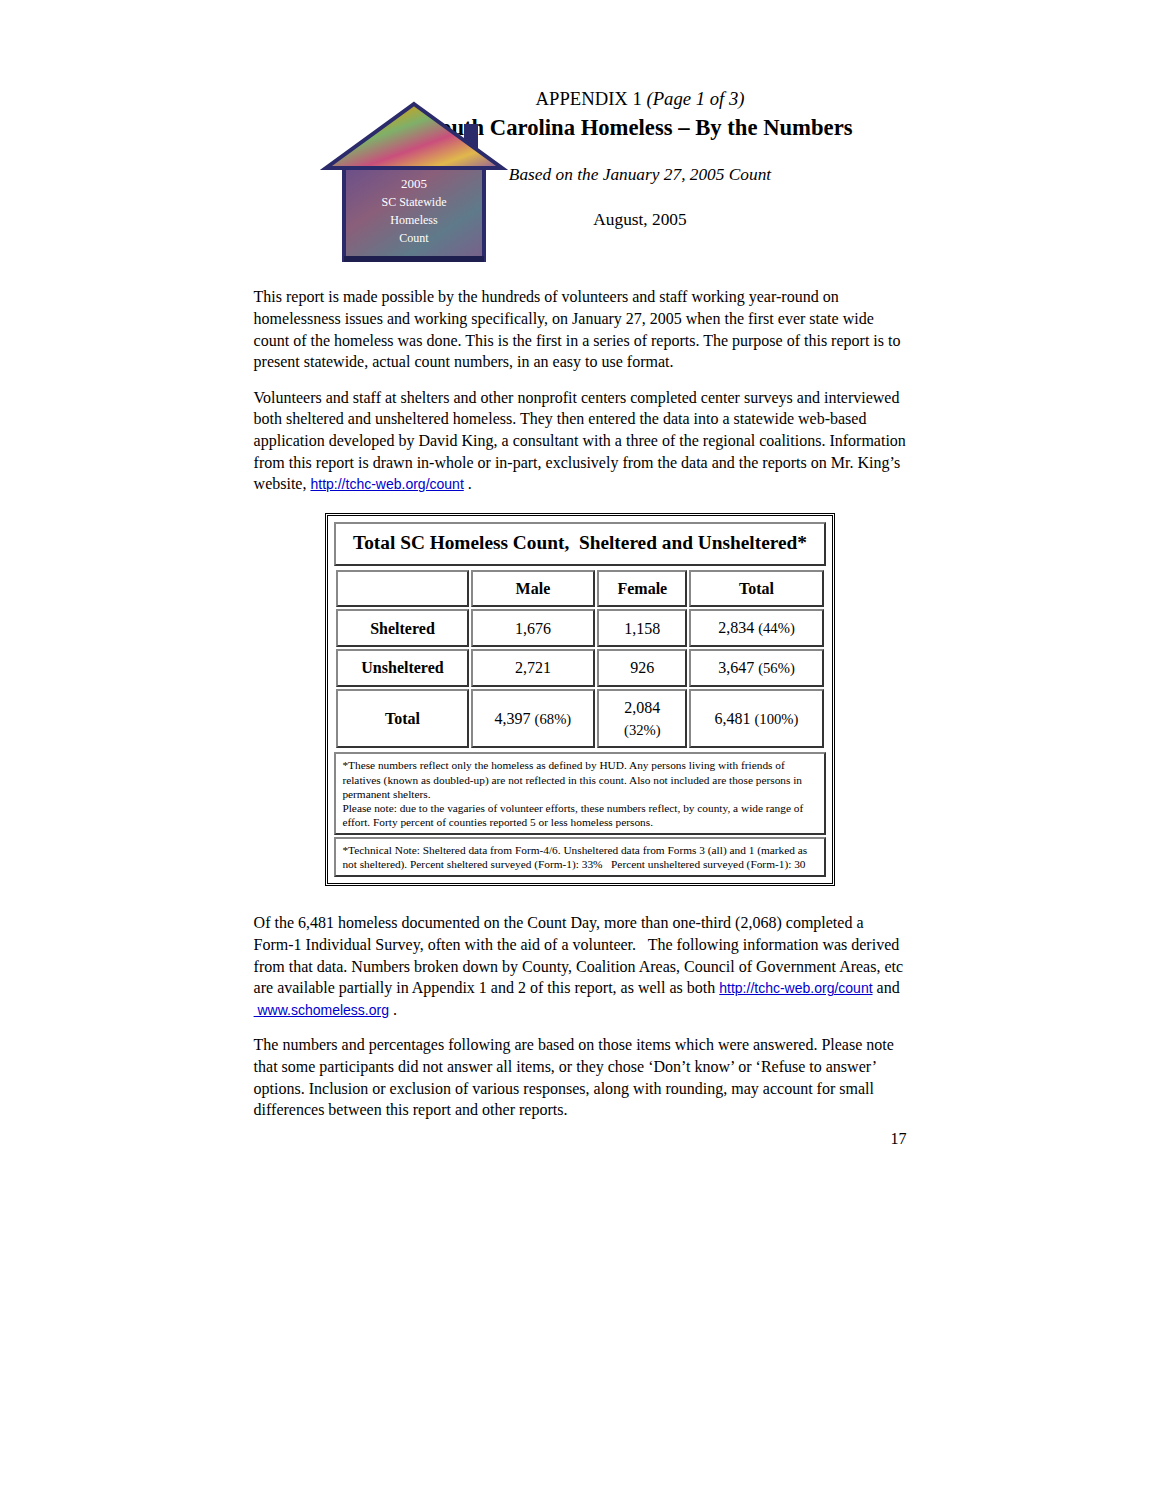2005 SC Statewide Homeless Count
APPENDIX 1 (Page 1 of 3)
South Carolina Homeless – By the Numbers
Based on the January 27, 2005 Count
August, 2005
This report is made possible by the hundreds of volunteers and staff working year-round on homelessness issues and working specifically, on January 27, 2005 when the first ever state wide count of the homeless was done. This is the first in a series of reports. The purpose of this report is to present statewide, actual count numbers, in an easy to use format.
Volunteers and staff at shelters and other nonprofit centers completed center surveys and interviewed both sheltered and unsheltered homeless. They then entered the data into a statewide web-based application developed by David King, a consultant with a three of the regional coalitions. Information from this report is drawn in-whole or in-part, exclusively from the data and the reports on Mr. King’s website, http://tchc-web.org/count .
Total SC Homeless Count, Sheltered and Unsheltered*
| | Male | Female | Total |
| --- | --- | --- | --- |
| Sheltered | 1,676 | 1,158 | 2,834 (44%) |
| Unsheltered | 2,721 | 926 | 3,647 (56%) |
| Total | 4,397 (68%) | 2,084 (32%) | 6,481 (100%) |
*These numbers reflect only the homeless as defined by HUD. Any persons living with friends of relatives (known as doubled-up) are not reflected in this count. Also not included are those persons in permanent shelters.
Please note: due to the vagaries of volunteer efforts, these numbers reflect, by county, a wide range of effort. Forty percent of counties reported 5 or less homeless persons.
*Technical Note: Sheltered data from Form-4/6. Unsheltered data from Forms 3 (all) and 1 (marked as not sheltered). Percent sheltered surveyed (Form-1): 33% Percent unsheltered surveyed (Form-1): 30
Of the 6,481 homeless documented on the Count Day, more than one-third (2,068) completed a Form-1 Individual Survey, often with the aid of a volunteer. The following information was derived from that data. Numbers broken down by County, Coalition Areas, Council of Government Areas, etc are available partially in Appendix 1 and 2 of this report, as well as both http://tchc-web.org/count and www.schomeless.org .
The numbers and percentages following are based on those items which were answered. Please note that some participants did not answer all items, or they chose ‘Don’t know’ or ‘Refuse to answer’ options. Inclusion or exclusion of various responses, along with rounding, may account for small differences between this report and other reports.
17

***

* [Task objective]
From the line that has "3,647 (56%) |" through the line that has "in permanent shelters.", copy every line exactly as it appears above, and leave out all others.

* [Written answer]
| Unsheltered | 2,721 | 926 | 3,647 (56%) |
| Total | 4,397 (68%) | 2,084 (32%) | 6,481 (100%) |
*These numbers reflect only the homeless as defined by HUD. Any persons living with friends of relatives (known as doubled-up) are not reflected in this count. Also not included are those persons in permanent shelters.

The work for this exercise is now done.